- Document excerpt:
····················

In order to assist in counteracting these biases and ultimately promote inclusivity in STEM fields, organizations must continue to implement programs aimed at fostering minority students’ senses of STEM identity and self-efficacy. As detailed by Information Science and Educational Foundation scholars Jay Bhuyan, Fan Wu, Cassandra Thomas, Kai Koong, Jung Won Hur, and Chih-Hsuan Wang, an NSF Summer Academy had done this through teaching minority students about aerial drone engineering and cybersecurity with the aim of racially diversifying the Information Technology (IT) field (899). It prompted participants to consider how drone technology could help map geographical landscapes and assist agriculture, encouraged real-world problem-solving (known as Project-Based Learning, or PBL) while coding algorithms in teams of 10, and paired over 77% of Black students in the program with instructors from Historically Black Colleges and Universities (HBCUs) (Bhuyan, et al. 900-902). The resulting increase in these students’ areas of knowledge, attitude toward pursuing science, and acquired skill sets were substantial, as demonstrated by statistical data later taken through surveys (Bhuyan, et. al 907). In contrast to the bleak statistics and phenomena provided by Morgan et al. and Koch et al. the results from this NSF IT program reveal hope for the future of amending minority gaps among STEM fields.

In a similar fashion to the program Bhuyan et al. examines, another model works to present deeper learning and STEM career opportunities to marginalized individuals outside of school. As illustrated by researchers Ryan Culbertson, Guan K. Saw, Chi-Ning Chang, Kahli, Hedrick-Romano, and Guillermo Lopez, this plan stretches out to students from grades six through nine: it provides coursework pairings that include algebraic structures and physics to computer science and advanced engineering while utilizing PBL, group mentoring, and tutoring (7). Sampling from a student body consisting of predominantly females, underrepresented minorities (URMs), and low socioeconomic status (Low-SES) individuals, surveys were later conducted revealing a strong correlation, or factor load above the 0.70 threshold, between the model’s methods of involving students in the sciences and their overall attitudes toward STEM (Culbertson, et al. 9). In fact, a factor load of 0.911 students felt that they were “encouraged to think of creative solutions to problems,” 0.811 acknowledged that they “worked with real-world examples,” and the initial 0.891 figure of individuals thinking of “working as a STEM professional in the future” had now increased to 0.922 after the completing the courses (Culbertson, et al. 9). It is in supportive educational settings like these where minorities can begin to mentally rewrite the harmful narrative they have internalized. It is in spaces where one is told that they are capable rather than they are not where marginalized individuals can begin to see themselves operating a telescope, analyzing a cell sample, or constructing a wind turbine. Furthermore, it is with this academic guidance that the STEM workforce can benefit from the nuanced ideas and expertise these eventual professionals will bring to the table.

Discriminatory stereotypes, negative social interactions, and an overarching lack of support for minority students are the key factors that precipitate the STEM gaps we see today. These disheartening phenomena psychologically affect underrepresented students, hampering their self-perception, self-efficacy, and STEM identity early on in their educational journeys. If we are to close the gaps present within the world of science in the most effective way, it is imperative that educational institutions provide academic programs that tangibly guide and encourage marginalized students interested in pursuing STEM. If these students’ capabilities are reinforced, education, industry, medicine, and the environment will all eventually benefit from their insights and ideas.

····················

Saved entries

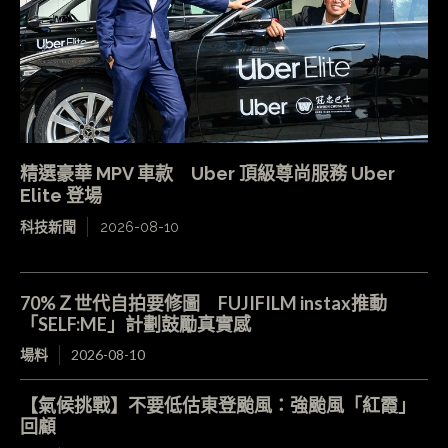
精選豪華 MPV 車款 Uber 頂級尊尚服務 Uber
Elite 登場
科技新聞
2026-08-10
70%Ｚ世代自拍要修圖 FUJIFILM instax推動
「SELF:ME」計劃鼓勵真實感
場料
2026-08-10
【氣候挑戰】不要低估東登颱風：強颱風「紅霞」
回顧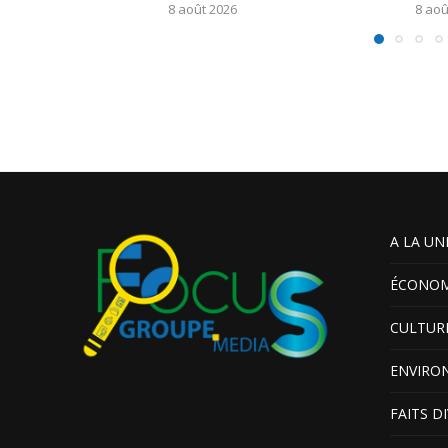
8 août 2026
8 aoû
A LA UN
ÉCONOM
CULTUR
ENVIRO
FAITS D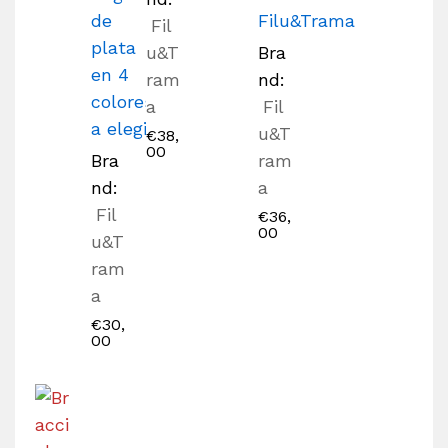
de
Filu&Trama
Fil
plata
u&T
Bra
en 4
ram
nd:
colores
a
Fil
a elegir
u&T
€
38,
00
Bra
ram
nd:
a
Fil
€
36,
00
u&T
ram
a
€
30,
00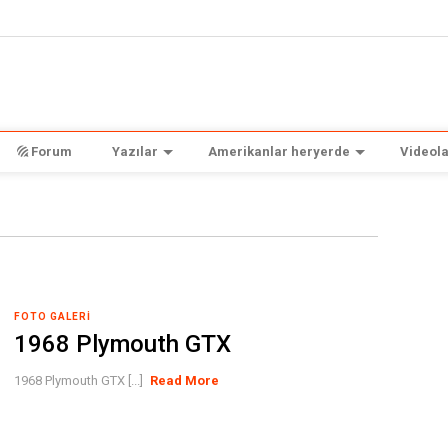
Forum
Yazılar
Amerikanlar heryerde
Videola
FOTO GALERI
1968 Plymouth GTX
1968 Plymouth GTX [...]
Read More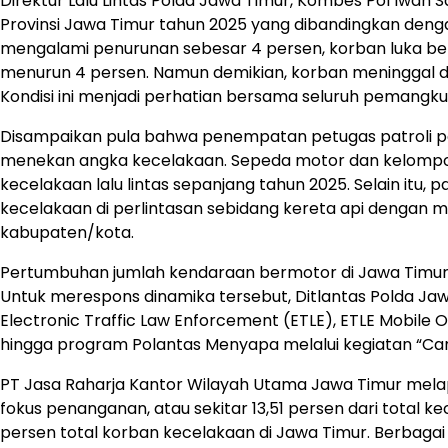
Direktur Lalu Lintas Polda Jawa Timur, Kombes Pol Iwan Sak
Provinsi Jawa Timur tahun 2025 yang dibandingkan denga
mengalami penurunan sebesar 4 persen, korban luka bera
menurun 4 persen. Namun demikian, korban meninggal d
Kondisi ini menjadi perhatian bersama seluruh pemangku
Disampaikan pula bahwa penempatan petugas patroli p
menekan angka kecelakaan. Sepeda motor dan kelompok
kecelakaan lalu lintas sepanjang tahun 2025. Selain itu,
kecelakaan di perlintasan sebidang kereta api dengan
kabupaten/kota.
Pertumbuhan jumlah kendaraan bermotor di Jawa Timur 
Untuk merespons dinamika tersebut, Ditlantas Polda Jaw
Electronic Traffic Law Enforcement (ETLE), ETLE Mobile
hingga program Polantas Menyapa melalui kegiatan “Ca
PT Jasa Raharja Kantor Wilayah Utama Jawa Timur mela
fokus penanganan, atau sekitar 13,51 persen dari total keca
persen total korban kecelakaan di Jawa Timur. Berbagai 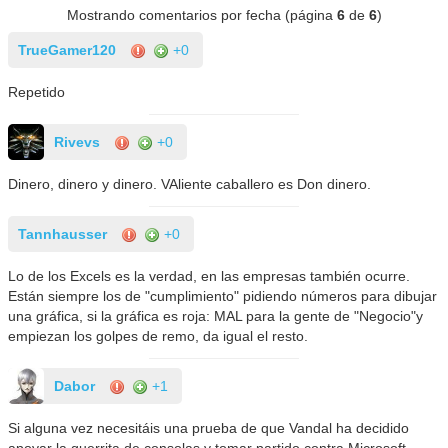
Mostrando comentarios por fecha (página
6
de
6
)
TrueGamer120
+0
Repetido
Rivevs
+0
Dinero, dinero y dinero. VAliente caballero es Don dinero.
Tannhausser
+0
Lo de los Excels es la verdad, en las empresas también ocurre.
Están siempre los de "cumplimiento" pidiendo números para dibujar
una gráfica, si la gráfica es roja: MAL para la gente de "Negocio"y
empiezan los golpes de remo, da igual el resto.
Dabor
+1
Si alguna vez necesitáis una prueba de que Vandal ha decidido
apoyar la guerrita de consolas y tomar partido contra Microsoft,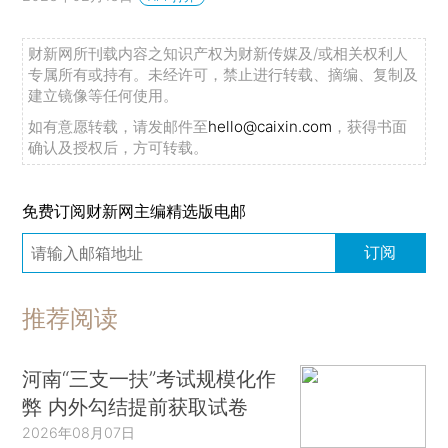
财新网所刊载内容之知识产权为财新传媒及/或相关权利人
专属所有或持有。未经许可，禁止进行转载、摘编、复制及
建立镜像等任何使用。
如有意愿转载，请发邮件至
hello@caixin.com
，获得书面
确认及授权后，方可转载。
免费订阅财新网主编精选版电邮
订阅
推荐阅读
河南“三支一扶”考试规模化作
弊 内外勾结提前获取试卷
2026年08月07日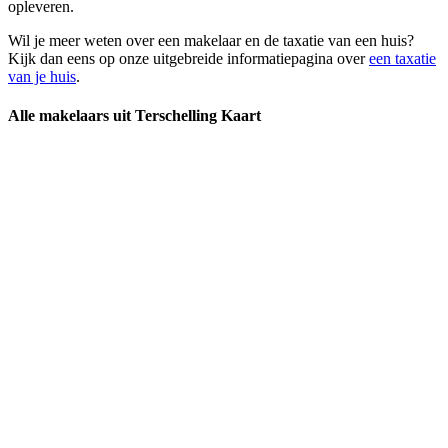
opleveren.
Wil je meer weten over een makelaar en de taxatie van een huis?
Kijk dan eens op onze uitgebreide informatiepagina over
een taxatie
van je huis
.
Alle makelaars uit Terschelling Kaart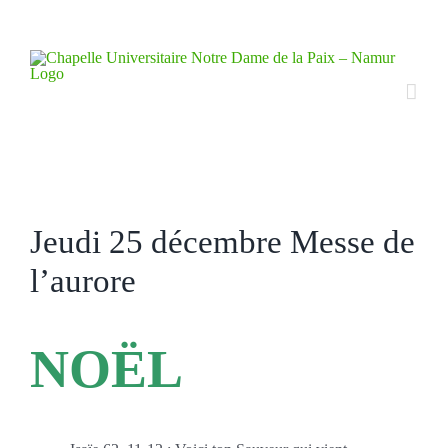
Skip
to
content
Jeudi 25 décembre Messe de
l’aurore
NOËL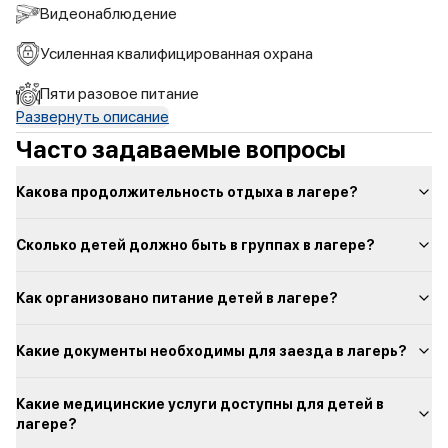
Видеонаблюдение
Усиленная квалифицированная охрана
Пяти разовое питание
Развернуть описание
Часто задаваемые вопросы
Какова продолжительность отдыха в лагере?
Сколько детей должно быть в группах в лагере?
Как организовано питание детей в лагере?
Какие документы необходимы для заезда в лагерь?
Какие медицинские услуги доступны для детей в
лагере?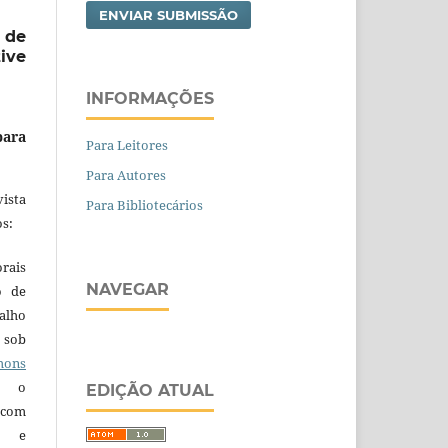
ENVIAR SUBMISSÃO
 de
ive
INFORMAÇÕES
para
Para Leitores
Para Autores
ista
Para Bibliotecários
s:
orais
NAVEGAR
o de
alho
 sob
ons
 o
EDIÇÃO ATUAL
 com
a e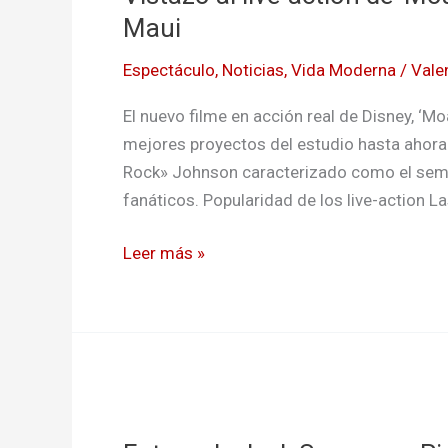
action
Maui
de
Espectáculo
,
Noticias
,
Vida Moderna
/
Vale
‘Moana’
con
El nuevo filme en acción real de Disney, ‘M
Dwayne
mejores proyectos del estudio hasta ahora
Johnson
Rock» Johnson caracterizado como el semid
como
fanáticos. Popularidad de los live-action L
Maui
Leer más »
Futuro
de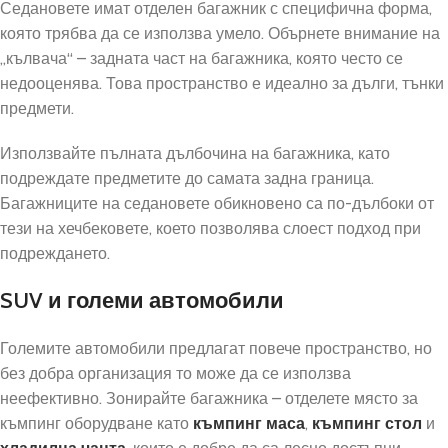
Седановете имат отделен багажник с специфична форма,
която трябва да се използва умело. Обърнете внимание на
„кълвача“ – задната част на багажника, която често се
недооценява. Това пространство е идеално за дълги, тънки
предмети.
Използвайте пълната дълбочина на багажника, като
подреждате предметите до самата задна граница.
Багажниците на седановете обикновено са по-дълбоки от
тези на хечбековете, което позволява слоест подход при
подреждането.
SUV и големи автомобили
Големите автомобили предлагат повече пространство, но
без добра организация то може да се използва
неефективно. Зонирайте багажника – отделете място за
къмпинг оборудване като
къмпинг маса
,
къмпинг стол
и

····················

- Exercise instructions:
[1] Reproduce word for word everything in the essay on minority students in STEM from "Discriminatory stereotypes, negative" down to "insights and ideas.".
[2] Which areas does the essay on minority students in STEM say will eventually benefit if these students' capabilities are reinforced? List them all.
None of the saved entries are needed for this work.

- Written answers:
[1]
Discriminatory stereotypes, negative social interactions, and an overarching lack of support for minority students are the key factors that precipitate the STEM gaps we see today. These disheartening phenomena psychologically affect underrepresented students, hampering their self-perception, self-efficacy, and STEM identity early on in their educational journeys. If we are to close the gaps present within the world of science in the most effective way, it is imperative that educational institutions provide academic programs that tangibly guide and encourage marginalized students interested in pursuing STEM. If these students’ capabilities are reinforced, education, industry, medicine, and the environment will all eventually benefit from their insights and ideas.

[2]
- Education
- Industry
- Medicine
- The environment